● Page text:
"""
This post was originally published on this site
“Cartier invented the wrist watch,” Pierre Raniero, the company’s director of image, style and heritage, declared as he sat his office in a surprisingly nondescript building in central Paris.
(But few things are entirely clear in the watch world: Breguet, Patek Philippe and Girard-Perregaux all say they produced timepieces for the wrist before Louis Cartier made one for an aviator-friend in 1904.)
And, Mr. Raniero added, the house pioneered turning the functional item into a gloriously stylish one by adorning its wristwatches with gemstones.
(Other claimants, get in line.)
Regardless of which house was first, a dazzling effect was produced. And, as brands have sharpened their focus on female buyers in recent years, the category is continuing to expand.
"""
● Recorded data:
"""
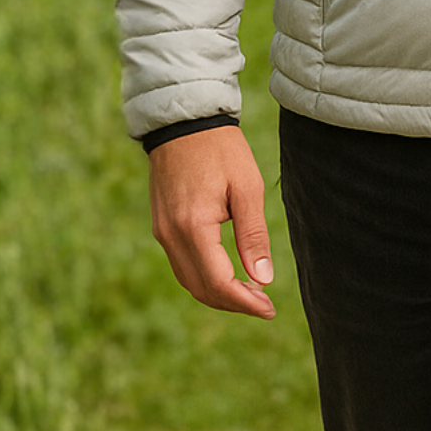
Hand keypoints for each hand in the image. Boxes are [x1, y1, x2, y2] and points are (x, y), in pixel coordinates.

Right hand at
"""
● Task 1: In the Cartier article, what is Pierre Raniero's job title at the company?
● Task 2: Output the passage of the Cartier article from "(But few things" to "wristwatches with gemstones.", copied word for word.

● Exercise output 1: Director of image, style and heritage.

● Exercise output 2:
(But few things are entirely clear in the watch world: Breguet, Patek Philippe and Girard-Perregaux all say they produced timepieces for the wrist before Louis Cartier made one for an aviator-friend in 1904.)
And, Mr. Raniero added, the house pioneered turning the functional item into a gloriously stylish one by adorning its wristwatches with gemstones.